Dead Reckoning in A River of Change:
Stories from Grand Manan Island

Five days ago there were over a hundred people at the opening of my exhibition at  the Grand Manan Art Gallery, a 4 year old institution on an island  known more for it’s fish than it’s art.  After the opening last week, I took some time off to visit remote Cheney’s Island  with childhood friends, dulsers,and deer, and then I worked on the Sardine Museum project with Vera Graaf and Nancy Ross.

Today, I returned for the first time to the  gallery, where I took some images away and added others, as well as words I had written earlier on the theme of dead reckoning, knowing how to navigate through a world of constant change; I’ll post some of those words here in the coming days.

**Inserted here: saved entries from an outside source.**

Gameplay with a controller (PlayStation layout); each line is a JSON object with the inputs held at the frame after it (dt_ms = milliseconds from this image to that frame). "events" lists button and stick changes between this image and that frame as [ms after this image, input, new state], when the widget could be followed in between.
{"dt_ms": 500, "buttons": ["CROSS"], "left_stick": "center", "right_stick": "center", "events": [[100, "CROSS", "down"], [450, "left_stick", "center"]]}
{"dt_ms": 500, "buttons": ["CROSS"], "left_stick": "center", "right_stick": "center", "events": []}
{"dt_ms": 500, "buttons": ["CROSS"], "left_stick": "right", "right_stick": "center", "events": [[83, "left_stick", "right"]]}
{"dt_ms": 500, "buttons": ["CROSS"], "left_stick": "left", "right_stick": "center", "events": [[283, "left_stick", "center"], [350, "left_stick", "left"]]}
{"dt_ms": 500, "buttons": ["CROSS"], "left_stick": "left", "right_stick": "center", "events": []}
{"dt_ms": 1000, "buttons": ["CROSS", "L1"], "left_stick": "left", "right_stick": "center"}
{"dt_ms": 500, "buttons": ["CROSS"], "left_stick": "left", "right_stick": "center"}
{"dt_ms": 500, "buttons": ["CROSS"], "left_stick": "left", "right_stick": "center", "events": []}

I tried to listen to the visitors reactions about the words carefully, most seemed to feel the reading deepened their experience, but the biggest revelation of the day was discovering that the way I hung the show affords the opportunity for making more pictures.  In this presentation I’ve laid bare the walls and filled the floor with images,  so there’s not much room for visitors to socialize, they are always surrounded by the pictures.  People seem to spend their time looking, while  also being enveloped by the sounds of birds and sheep and foghorns recorded by a friend I visited last month  on Long Island.

There’s something mysterious about seeing the way people explore an opportunity to see, so I’ll continue to make these “pictures at an exhibition” in the five days remaining and again in St John where the show reopens September 10th.